PASSAGE PROVIDED:
________________

Rituals are patterns of behavior, ranging from handshakes that seal a business deal to singing anthems before sporting events and the hand-clasp greetings of chimpanzees. They include initiation rites, such as baptisms and bar mitzvahs, and they often demarcate major life events, such as weddings and funerals. They are performed routinely (e.g., daily prayer), but also in singular moments of illness (e.g., healing rituals), trauma (e.g., memorial ceremonies), and celebration (e.g., birthday parties). Despite their diversity, rituals exhibit common patterns and cognitive underpinnings. Notably, ritual is a form of communication—common across species and fundamental to all human cultures—that creates frameworks of expectancy and predictability.

History

Ritual has been studied in various fields, but two general research trends can be delineated in its historical development. The first emphasizes the functional aspects of ritual. For instance, the uncertainty principle posits that rituals emerge under conditions of unpredictability (Malinowski, 1948). Rituals can lower anxiety and provide a sense of control in such environments (e.g., among baseball players; Gmelch, 1992). Other research has emphasized how certain rituals—rites of passage—serve to demarcate transitions in social roles and status (Turner, 1969/2017). For example, weddings mark the transition from bachelor to husband, graduations mark the transition from student to graduate, and baptisms mark the transition from unsaved to saved. Still other research focuses on the direct consequences of ritual performance, whether it is ritual’s ability to heal the infirm, as in shamanistic ritual performances (Singh, 2018) or provide individual and community needs through ritual magic, such as ensuring a bountiful harvest, birth of a child, or death of an enemy (Sørensen, 2007). Drawing inspiration from Durkheim (1912/1995), researchers also examine how ritual impacts social solidarity and group cohesiveness (Watson-Jones & Legare, 2016). More broadly, all these research strands clarify how ritual communication facilitates social life by naturalizing normative behavior [see Normativity] and reinforcing collective values and beliefs. Ritual is thus “the basic social act” (Rappaport, 1979, p. 174).

________________

RECORD SET:
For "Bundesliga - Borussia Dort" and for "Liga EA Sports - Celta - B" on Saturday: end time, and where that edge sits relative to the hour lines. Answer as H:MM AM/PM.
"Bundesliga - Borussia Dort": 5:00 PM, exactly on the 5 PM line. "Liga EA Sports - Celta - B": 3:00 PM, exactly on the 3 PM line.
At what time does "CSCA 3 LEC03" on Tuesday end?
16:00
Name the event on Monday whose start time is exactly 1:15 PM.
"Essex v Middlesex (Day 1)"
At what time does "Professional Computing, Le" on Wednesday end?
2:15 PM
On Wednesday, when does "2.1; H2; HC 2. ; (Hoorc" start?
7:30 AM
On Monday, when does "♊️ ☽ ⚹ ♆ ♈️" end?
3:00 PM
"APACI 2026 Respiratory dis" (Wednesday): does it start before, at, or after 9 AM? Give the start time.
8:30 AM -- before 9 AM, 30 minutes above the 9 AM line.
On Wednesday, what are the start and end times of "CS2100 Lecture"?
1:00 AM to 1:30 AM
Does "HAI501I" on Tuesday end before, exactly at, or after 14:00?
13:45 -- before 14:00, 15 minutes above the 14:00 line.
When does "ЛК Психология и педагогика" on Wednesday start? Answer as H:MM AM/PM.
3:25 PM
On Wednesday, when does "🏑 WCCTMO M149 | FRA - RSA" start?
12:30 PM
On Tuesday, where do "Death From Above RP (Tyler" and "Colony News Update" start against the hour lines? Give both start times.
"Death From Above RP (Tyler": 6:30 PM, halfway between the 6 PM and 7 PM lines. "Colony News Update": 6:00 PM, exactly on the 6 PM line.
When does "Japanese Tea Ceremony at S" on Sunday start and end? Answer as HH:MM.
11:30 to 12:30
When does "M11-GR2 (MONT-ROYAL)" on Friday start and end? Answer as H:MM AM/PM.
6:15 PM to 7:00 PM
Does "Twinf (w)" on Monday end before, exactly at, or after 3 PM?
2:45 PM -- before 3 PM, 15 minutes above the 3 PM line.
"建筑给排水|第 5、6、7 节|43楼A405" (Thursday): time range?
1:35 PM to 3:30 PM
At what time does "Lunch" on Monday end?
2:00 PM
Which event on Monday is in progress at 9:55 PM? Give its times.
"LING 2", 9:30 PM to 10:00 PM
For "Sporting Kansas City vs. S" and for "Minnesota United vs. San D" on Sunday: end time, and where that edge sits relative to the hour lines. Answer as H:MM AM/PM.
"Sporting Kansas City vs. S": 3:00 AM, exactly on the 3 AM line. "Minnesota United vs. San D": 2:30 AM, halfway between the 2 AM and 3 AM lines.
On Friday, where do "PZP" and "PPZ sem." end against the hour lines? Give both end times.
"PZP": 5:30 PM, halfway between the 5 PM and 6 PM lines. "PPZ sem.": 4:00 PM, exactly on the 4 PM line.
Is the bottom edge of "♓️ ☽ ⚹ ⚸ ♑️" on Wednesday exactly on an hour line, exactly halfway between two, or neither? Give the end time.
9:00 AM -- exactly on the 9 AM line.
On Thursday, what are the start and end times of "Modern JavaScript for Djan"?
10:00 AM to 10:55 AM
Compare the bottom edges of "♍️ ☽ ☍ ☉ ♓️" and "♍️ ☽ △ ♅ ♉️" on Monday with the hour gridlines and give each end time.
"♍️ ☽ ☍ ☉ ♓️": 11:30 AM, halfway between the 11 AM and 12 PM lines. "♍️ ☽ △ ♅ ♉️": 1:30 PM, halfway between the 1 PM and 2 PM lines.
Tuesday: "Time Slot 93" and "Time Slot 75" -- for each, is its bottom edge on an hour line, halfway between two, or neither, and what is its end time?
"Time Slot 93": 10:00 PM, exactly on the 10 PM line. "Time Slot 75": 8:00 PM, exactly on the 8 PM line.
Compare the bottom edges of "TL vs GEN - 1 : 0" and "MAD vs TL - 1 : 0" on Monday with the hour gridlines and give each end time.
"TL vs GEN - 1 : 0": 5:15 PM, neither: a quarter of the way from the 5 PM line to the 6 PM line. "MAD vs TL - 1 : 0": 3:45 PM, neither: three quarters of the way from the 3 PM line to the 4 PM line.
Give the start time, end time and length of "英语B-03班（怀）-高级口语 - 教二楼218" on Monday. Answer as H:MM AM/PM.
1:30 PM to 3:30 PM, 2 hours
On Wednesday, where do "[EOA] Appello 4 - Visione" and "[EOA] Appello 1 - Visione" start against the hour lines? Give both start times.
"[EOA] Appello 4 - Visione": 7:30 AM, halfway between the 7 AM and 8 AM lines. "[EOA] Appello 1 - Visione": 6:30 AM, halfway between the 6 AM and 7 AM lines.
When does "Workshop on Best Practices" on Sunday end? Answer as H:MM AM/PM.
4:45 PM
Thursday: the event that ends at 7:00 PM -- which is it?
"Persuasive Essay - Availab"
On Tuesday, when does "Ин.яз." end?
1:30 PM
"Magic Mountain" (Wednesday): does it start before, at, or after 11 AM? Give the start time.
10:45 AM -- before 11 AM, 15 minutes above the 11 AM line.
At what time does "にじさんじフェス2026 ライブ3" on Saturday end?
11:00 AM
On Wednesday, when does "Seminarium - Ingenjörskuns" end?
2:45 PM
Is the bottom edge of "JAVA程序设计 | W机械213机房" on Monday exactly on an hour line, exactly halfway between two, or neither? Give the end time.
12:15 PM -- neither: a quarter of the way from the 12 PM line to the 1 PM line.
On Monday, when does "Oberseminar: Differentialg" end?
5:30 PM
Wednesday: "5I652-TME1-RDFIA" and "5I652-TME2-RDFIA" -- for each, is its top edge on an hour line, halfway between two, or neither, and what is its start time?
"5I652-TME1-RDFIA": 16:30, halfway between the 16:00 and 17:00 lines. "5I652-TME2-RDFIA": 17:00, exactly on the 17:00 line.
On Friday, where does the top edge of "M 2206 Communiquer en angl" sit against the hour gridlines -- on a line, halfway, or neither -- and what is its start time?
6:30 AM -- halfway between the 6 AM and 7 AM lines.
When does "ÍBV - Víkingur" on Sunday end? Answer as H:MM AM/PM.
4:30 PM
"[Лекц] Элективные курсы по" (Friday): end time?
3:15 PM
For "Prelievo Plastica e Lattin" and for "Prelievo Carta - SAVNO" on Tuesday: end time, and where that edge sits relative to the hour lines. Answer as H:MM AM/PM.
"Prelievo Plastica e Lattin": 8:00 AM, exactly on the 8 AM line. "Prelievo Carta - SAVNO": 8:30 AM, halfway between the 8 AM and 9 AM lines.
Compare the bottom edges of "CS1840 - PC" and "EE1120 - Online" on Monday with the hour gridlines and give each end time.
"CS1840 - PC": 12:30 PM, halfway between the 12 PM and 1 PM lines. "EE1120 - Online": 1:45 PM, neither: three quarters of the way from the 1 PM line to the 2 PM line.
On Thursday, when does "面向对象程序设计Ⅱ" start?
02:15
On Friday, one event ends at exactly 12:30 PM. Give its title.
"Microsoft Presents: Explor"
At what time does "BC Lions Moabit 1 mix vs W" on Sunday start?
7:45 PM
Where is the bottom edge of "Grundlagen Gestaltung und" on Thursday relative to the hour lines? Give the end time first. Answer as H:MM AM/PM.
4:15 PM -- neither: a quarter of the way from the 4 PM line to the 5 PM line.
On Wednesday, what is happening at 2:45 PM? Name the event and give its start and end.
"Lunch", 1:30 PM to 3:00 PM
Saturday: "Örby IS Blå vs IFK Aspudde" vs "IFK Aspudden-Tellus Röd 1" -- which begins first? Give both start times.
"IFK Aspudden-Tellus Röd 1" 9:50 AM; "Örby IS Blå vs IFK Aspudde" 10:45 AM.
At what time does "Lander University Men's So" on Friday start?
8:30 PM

________________

SET TASK 1: Sum up the passage on ritual in two sentences.
SET TASK 2: Return, unchanged, the lines of the listing starting with the line that contains "(Friday): end time?" and going on through the end of the listing, both ends included.
The listing has no connection to the passage on ritual.

PROBLEM SOLUTION 1: Rituals are patterns of behavior, ranging from handshakes and anthems to initiation rites, weddings and funerals, performed both routinely and in moments of illness, trauma and celebration, and they are a form of communication that creates frameworks of expectancy and predictability. Research on ritual has often stressed its functions, such as lowering anxiety under unpredictable conditions, marking transitions in social roles, producing direct effects like healing, and strengthening social solidarity.

PROBLEM SOLUTION 2:
"[Лекц] Элективные курсы по" (Friday): end time?
3:15 PM
For "Prelievo Plastica e Lattin" and for "Prelievo Carta - SAVNO" on Tuesday: end time, and where that edge sits relative to the hour lines. Answer as H:MM AM/PM.
"Prelievo Plastica e Lattin": 8:00 AM, exactly on the 8 AM line. "Prelievo Carta - SAVNO": 8:30 AM, halfway between the 8 AM and 9 AM lines.
Compare the bottom edges of "CS1840 - PC" and "EE1120 - Online" on Monday with the hour gridlines and give each end time.
"CS1840 - PC": 12:30 PM, halfway between the 12 PM and 1 PM lines. "EE1120 - Online": 1:45 PM, neither: three quarters of the way from the 1 PM line to the 2 PM line.
On Thursday, when does "面向对象程序设计Ⅱ" start?
02:15
On Friday, one event ends at exactly 12:30 PM. Give its title.
"Microsoft Presents: Explor"
At what time does "BC Lions Moabit 1 mix vs W" on Sunday start?
7:45 PM
Where is the bottom edge of "Grundlagen Gestaltung und" on Thursday relative to the hour lines? Give the end time first. Answer as H:MM AM/PM.
4:15 PM -- neither: a quarter of the way from the 4 PM line to the 5 PM line.
On Wednesday, what is happening at 2:45 PM? Name the event and give its start and end.
"Lunch", 1:30 PM to 3:00 PM
Saturday: "Örby IS Blå vs IFK Aspudde" vs "IFK Aspudden-Tellus Röd 1" -- which begins first? Give both start times.
"IFK Aspudden-Tellus Röd 1" 9:50 AM; "Örby IS Blå vs IFK Aspudde" 10:45 AM.
At what time does "Lander University Men's So" on Friday start?
8:30 PM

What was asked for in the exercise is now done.